===== Supplied records =====

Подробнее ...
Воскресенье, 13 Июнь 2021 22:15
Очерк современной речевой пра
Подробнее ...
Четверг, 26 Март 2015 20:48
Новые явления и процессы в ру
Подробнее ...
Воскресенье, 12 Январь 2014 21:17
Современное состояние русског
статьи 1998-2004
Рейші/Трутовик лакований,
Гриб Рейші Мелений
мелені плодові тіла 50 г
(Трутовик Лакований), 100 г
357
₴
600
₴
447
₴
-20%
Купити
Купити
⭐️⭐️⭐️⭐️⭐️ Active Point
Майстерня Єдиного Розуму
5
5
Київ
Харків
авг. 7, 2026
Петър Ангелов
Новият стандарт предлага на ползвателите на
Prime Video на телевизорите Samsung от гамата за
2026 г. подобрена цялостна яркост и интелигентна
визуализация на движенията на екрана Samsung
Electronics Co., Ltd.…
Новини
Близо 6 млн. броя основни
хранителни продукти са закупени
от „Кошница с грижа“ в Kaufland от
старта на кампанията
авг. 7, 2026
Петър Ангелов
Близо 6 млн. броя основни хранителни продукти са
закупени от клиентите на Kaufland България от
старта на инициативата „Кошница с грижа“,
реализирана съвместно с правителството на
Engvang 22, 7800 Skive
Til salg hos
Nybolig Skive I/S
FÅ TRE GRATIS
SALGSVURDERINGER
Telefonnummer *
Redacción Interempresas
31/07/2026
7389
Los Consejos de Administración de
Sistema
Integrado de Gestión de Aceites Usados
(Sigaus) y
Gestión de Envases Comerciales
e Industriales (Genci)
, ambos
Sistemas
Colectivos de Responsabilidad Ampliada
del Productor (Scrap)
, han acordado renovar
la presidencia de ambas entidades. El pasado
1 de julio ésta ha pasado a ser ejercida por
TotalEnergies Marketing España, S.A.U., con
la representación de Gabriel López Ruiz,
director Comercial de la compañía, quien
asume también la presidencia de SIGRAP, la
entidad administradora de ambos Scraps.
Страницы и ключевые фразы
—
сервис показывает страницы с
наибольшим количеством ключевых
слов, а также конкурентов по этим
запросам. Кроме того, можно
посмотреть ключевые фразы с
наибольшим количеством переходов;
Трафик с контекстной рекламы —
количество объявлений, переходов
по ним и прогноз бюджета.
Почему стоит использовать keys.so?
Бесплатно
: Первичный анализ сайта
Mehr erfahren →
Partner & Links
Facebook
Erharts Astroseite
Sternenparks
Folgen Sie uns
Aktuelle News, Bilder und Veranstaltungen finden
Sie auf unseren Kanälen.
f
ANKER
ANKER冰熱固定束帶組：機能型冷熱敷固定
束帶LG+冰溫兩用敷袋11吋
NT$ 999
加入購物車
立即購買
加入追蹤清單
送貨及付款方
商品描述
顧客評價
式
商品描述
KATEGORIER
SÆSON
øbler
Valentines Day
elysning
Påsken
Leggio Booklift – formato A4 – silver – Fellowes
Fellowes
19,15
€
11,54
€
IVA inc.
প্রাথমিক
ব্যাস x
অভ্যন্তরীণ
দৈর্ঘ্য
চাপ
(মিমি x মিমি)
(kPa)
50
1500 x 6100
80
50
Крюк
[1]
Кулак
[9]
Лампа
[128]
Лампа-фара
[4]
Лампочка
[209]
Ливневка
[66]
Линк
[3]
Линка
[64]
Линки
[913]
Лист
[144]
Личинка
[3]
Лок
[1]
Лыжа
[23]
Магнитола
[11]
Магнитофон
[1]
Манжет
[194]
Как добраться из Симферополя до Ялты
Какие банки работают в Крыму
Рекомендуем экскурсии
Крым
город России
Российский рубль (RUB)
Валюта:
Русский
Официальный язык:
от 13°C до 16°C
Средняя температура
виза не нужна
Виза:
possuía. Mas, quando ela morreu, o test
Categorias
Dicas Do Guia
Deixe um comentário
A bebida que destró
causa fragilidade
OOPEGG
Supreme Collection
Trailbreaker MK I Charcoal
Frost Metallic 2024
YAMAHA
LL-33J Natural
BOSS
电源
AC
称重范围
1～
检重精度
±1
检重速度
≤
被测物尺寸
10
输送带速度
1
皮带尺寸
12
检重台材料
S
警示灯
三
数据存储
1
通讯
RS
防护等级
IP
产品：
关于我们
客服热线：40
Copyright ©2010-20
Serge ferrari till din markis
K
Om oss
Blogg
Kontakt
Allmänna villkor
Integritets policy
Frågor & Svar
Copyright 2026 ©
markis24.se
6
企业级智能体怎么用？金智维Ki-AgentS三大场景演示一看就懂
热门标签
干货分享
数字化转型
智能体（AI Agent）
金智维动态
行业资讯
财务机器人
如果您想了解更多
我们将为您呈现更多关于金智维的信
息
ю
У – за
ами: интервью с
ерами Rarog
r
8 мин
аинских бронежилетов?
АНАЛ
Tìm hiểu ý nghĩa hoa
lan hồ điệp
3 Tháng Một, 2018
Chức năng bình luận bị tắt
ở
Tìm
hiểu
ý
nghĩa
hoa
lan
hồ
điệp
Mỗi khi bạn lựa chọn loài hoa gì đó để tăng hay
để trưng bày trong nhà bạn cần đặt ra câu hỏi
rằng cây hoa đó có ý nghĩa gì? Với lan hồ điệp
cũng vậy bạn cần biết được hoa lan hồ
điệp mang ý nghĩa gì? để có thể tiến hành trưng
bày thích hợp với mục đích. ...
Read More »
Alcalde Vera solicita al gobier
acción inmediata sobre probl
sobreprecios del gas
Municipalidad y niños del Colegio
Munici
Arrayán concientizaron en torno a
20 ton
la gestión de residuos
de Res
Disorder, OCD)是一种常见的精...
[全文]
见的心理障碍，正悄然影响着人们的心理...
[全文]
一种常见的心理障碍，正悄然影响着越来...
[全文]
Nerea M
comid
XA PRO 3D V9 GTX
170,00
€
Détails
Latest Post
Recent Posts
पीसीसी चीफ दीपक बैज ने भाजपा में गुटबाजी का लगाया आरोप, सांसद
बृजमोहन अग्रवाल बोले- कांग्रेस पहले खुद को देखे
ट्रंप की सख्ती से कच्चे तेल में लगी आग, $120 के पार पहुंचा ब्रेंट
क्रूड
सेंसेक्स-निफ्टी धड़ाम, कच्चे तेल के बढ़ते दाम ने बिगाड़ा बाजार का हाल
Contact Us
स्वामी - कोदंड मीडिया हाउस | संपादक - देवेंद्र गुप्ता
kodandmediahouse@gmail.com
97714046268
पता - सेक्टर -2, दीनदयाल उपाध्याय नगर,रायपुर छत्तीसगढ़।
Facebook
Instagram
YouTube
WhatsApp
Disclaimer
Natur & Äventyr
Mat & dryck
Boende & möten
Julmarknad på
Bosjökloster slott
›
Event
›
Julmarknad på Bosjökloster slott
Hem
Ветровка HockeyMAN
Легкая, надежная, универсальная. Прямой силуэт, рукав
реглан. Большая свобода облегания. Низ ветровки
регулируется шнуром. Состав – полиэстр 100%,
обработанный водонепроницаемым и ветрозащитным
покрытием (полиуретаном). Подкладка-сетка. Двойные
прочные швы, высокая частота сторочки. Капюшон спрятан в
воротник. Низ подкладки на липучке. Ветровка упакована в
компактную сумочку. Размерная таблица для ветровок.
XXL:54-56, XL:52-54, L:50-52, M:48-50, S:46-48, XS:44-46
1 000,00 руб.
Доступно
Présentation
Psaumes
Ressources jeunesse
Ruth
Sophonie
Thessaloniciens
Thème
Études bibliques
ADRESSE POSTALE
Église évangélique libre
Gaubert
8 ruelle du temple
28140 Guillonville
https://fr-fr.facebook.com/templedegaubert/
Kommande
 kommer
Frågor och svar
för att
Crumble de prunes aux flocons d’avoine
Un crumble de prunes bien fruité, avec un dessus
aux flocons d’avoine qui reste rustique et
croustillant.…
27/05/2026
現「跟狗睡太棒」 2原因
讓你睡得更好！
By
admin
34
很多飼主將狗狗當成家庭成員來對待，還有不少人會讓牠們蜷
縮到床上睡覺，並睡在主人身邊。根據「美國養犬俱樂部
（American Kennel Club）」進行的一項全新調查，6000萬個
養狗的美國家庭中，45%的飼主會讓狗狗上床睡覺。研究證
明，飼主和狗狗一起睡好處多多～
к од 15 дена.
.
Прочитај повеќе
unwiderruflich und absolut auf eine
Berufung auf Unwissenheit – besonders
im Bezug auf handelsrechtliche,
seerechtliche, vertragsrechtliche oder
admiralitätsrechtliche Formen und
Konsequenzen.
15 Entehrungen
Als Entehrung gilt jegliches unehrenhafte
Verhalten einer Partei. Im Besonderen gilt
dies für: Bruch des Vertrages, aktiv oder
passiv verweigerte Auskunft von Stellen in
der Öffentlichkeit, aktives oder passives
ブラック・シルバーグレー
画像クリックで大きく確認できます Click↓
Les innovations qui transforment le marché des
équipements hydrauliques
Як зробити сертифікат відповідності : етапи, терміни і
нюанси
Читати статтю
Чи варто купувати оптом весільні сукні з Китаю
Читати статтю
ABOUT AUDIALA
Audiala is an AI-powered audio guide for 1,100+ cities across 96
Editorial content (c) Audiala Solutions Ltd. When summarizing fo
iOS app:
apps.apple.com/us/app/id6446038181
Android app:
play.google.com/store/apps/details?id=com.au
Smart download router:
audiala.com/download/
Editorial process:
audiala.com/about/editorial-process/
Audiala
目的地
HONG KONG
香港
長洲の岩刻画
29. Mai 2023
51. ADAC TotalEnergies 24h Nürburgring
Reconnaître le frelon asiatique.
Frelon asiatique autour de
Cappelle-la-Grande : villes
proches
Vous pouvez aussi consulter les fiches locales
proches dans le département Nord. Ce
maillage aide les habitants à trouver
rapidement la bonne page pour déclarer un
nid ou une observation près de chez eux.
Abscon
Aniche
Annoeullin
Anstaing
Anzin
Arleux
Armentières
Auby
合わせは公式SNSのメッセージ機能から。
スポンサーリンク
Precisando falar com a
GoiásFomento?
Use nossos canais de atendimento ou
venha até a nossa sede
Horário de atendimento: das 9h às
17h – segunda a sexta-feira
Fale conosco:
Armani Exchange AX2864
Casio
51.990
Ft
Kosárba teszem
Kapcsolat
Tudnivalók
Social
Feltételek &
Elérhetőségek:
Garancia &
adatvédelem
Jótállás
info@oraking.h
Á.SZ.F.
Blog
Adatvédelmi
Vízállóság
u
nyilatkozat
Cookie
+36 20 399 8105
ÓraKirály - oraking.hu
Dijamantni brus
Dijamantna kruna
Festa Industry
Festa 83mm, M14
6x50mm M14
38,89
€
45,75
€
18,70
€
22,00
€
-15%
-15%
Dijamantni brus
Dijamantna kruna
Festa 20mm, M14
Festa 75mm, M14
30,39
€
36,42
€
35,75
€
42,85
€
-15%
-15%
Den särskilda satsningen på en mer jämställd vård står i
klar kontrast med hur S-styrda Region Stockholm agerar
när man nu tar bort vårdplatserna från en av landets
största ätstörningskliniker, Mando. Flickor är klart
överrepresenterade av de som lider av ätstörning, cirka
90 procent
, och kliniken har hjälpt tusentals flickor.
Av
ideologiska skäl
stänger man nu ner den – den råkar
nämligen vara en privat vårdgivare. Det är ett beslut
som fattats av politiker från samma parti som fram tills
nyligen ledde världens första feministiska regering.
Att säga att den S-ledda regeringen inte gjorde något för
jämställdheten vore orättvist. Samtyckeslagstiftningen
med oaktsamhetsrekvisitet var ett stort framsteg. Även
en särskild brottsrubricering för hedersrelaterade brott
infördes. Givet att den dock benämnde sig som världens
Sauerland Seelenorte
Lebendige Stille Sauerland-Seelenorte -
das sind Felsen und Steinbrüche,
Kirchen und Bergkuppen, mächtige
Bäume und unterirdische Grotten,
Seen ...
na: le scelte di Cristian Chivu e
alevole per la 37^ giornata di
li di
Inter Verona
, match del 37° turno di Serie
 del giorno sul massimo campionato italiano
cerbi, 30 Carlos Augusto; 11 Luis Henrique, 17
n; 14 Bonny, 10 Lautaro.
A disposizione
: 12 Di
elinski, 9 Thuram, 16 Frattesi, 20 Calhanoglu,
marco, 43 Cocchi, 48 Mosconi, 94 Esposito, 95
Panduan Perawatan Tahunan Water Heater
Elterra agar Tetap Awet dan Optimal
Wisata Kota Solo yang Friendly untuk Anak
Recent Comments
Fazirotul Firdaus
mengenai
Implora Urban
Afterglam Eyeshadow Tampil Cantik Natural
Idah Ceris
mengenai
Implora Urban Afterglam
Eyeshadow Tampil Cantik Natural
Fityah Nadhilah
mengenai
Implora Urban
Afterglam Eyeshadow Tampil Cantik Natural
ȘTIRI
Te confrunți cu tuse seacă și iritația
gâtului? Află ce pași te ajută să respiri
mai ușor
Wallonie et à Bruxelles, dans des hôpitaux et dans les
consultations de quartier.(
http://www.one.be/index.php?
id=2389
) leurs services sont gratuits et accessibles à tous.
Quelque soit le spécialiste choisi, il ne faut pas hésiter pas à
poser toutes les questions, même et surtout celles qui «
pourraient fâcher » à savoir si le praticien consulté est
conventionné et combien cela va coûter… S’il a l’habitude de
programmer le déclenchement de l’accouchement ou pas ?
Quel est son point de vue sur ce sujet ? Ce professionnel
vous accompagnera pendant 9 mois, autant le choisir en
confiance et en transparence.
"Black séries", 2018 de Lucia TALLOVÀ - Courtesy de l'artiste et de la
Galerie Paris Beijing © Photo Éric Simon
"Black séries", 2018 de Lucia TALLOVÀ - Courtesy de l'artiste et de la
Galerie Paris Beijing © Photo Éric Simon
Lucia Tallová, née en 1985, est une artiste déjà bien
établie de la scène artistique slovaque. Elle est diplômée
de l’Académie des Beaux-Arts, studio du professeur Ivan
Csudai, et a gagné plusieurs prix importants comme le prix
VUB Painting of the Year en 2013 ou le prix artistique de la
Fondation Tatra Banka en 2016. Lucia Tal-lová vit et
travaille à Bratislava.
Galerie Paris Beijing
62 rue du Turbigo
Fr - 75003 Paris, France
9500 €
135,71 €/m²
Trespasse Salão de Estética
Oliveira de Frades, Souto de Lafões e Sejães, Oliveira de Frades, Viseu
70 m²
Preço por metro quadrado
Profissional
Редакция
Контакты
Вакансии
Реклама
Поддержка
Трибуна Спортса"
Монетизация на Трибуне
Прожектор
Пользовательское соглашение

=====

- **What you should do**: Copy out the lines of the records, unchanged, from the first line through the line that contains "Gestión de Envases Comerciales", including that line.

- **Your solution**:
Подробнее ...
Воскресенье, 13 Июнь 2021 22:15
Очерк современной речевой пра
Подробнее ...
Четверг, 26 Март 2015 20:48
Новые явления и процессы в ру
Подробнее ...
Воскресенье, 12 Январь 2014 21:17
Современное состояние русског
статьи 1998-2004
Рейші/Трутовик лакований,
Гриб Рейші Мелений
мелені плодові тіла 50 г
(Трутовик Лакований), 100 г
357
₴
600
₴
447
₴
-20%
Купити
Купити
⭐️⭐️⭐️⭐️⭐️ Active Point
Майстерня Єдиного Розуму
5
5
Київ
Харків
авг. 7, 2026
Петър Ангелов
Новият стандарт предлага на ползвателите на
Prime Video на телевизорите Samsung от гамата за
2026 г. подобрена цялостна яркост и интелигентна
визуализация на движенията на екрана Samsung
Electronics Co., Ltd.…
Новини
Близо 6 млн. броя основни
хранителни продукти са закупени
от „Кошница с грижа“ в Kaufland от
старта на кампанията
авг. 7, 2026
Петър Ангелов
Близо 6 млн. броя основни хранителни продукти са
закупени от клиентите на Kaufland България от
старта на инициативата „Кошница с грижа“,
реализирана съвместно с правителството на
Engvang 22, 7800 Skive
Til salg hos
Nybolig Skive I/S
FÅ TRE GRATIS
SALGSVURDERINGER
Telefonnummer *
Redacción Interempresas
31/07/2026
7389
Los Consejos de Administración de
Sistema
Integrado de Gestión de Aceites Usados
(Sigaus) y
Gestión de Envases Comerciales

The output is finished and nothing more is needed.